Un an après la victoire «historique» du Parti de la justice et du développement, souvent qualifié d’islamiste modéré, aux élections législatives, le 25 novembre 2011, le gouvernement d’Abdelilah Benkirane doit faire face à une marée de critiques, notamment de la part de l’opposition qui l’accuse de jouer un rôle de surface. «Tout le monde a pensé que les choses s'étaient stabilisées, or elles ne le sont pas encore : nous sommes à la recherche d'un nouveau rythme que nous voulons démocratique», estime Ali Bouabid, membre du bureau national de l'Union socialiste des forces populaires (USF), rapporte ce samedi 24 novembre le quotidien français le Monde, dans un article qui retrace cette première année «de cohabitation» entre le gouvernement et le Palais.
«Un an de cohabitation» ?
Depuis l’adoption de la nouvelle Constitution, le 1e jullet 2011 par voie de référendum, une seule des vingt lois organiques devant accompagner la mise en œuvre du nouveau texte a été votée au Parlement. «Aucun grand débat de société n'a été ouvert, aucune réforme d'ampleur n'a été lancée, malgré une situation économique dégradée, un taux de chômage qui avoisine les 30 % chez les jeunes et une protection sociale qui fait défaut à un quart de la population», déplore le journal français qui estime que «2012 a été une année de rodage entre le Palais et le gouvernement».
«Les débats sur les lois organiques sont aussi importants que la Constitution», rappelle Ali Bouabid. «Or il faut tenir compte à la fois des habitudes de la monarchie, qu'il ne faut pas bousculer, des mouvements de l'opinion publique, un acteur nouveau au Maroc, et des attentes ou des frustrations que la marmite du "printemps arabe" a fait exploser», poursuit-il avant d’ajouter : «Sur plus d'un plan, le gouvernement préfère continuer à jouer un rôle d'intendance», estime Ali Bouabid. Une opinion partagée par bien d’autres, qu’ils soient dans le milieu politique, ou associatif.
Retour à la case départ ?
Parallèlement à l’arrivée au pouvoir du PJD, plusieurs membres de l’ancien gouvernement, à l’image de Taïeb Fassi Fihri , ancien ministre des Affaires étrangères ou Yassir Zenagui, ancien ministre du Tourisme, ont été élevés au rang de conseillers royaux. Ces derniers ont d’ailleurs accompagné le souverain lors de sa récente tournée dans les pays du Golfe, début octobre dernier. «Normalement, ce sujet aurait dû être un champ de bataille, mais non, rien», déplore Khadija Ryadi, présidente de l'Association marocaine des droits de l'homme (AMDH).

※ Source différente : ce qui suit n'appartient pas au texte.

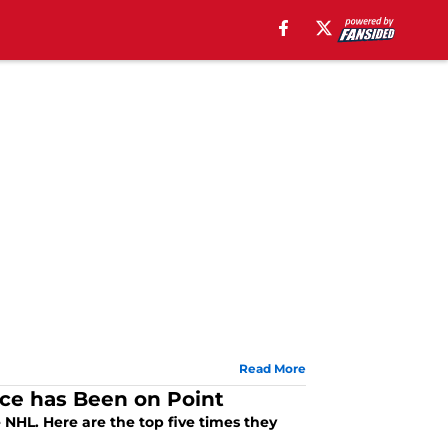
Read More
nce has Been on Point
 NHL. Here are the top five times they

«On revient presque à la case départ. La Constitution reste théorique. Elle est venue apaiser, calmer. Ce n'est pas suffisant, mais cela a réussi», a-t-elle estimé. Et d’ajouter : «Les interventions de la police deviennent violentes, la situation en Syrie et en Libye est utilisée pour faire peur. Et pour montrer aux gens qu'il n'y a pas de changement pacifique».
Les islamistes mécontents
Les Islamistes d’Al Adl Wal Ihsane, un parti non reconnu mais toléré par les autorités, sont également du même avis, ou presque. «Qu'est-ce que ce gouvernement a d'islamiste ? Franchement, je ne vois pas», martèle Abdellah Chibani, l'un des dirigeants du parti, contacté également par le Monde. «Ce n'est qu'un gouvernement de façade à qui on a délégué quelques affaires, le vrai gouvernement, ce sont les conseillers du roi», souligne le parti de Cheikh Yassine. «Aujourd'hui, la soupape de sécurité du régime, c'est un gouvernement islamiste, mais un jour, dans deux, trois ans, cela ne suffira peut-être plus», assure Chibani.
Les principaux intéressés, eux, n’entendent pas les choses de la même oreille. Pour Mustapha El Khalfi, ministre de la Communication et porte-parole du gouvernement, il est question de «coopération». «Il y a des attributions constitutionnelles claires, nous travaillons dans un cadre de coopération avec l'ensemble des institutions sous la conduite de Sa Majesté», affirme le ministre avant de souligner : «nous avons choisi une troisième voie, entre révolution et continuité».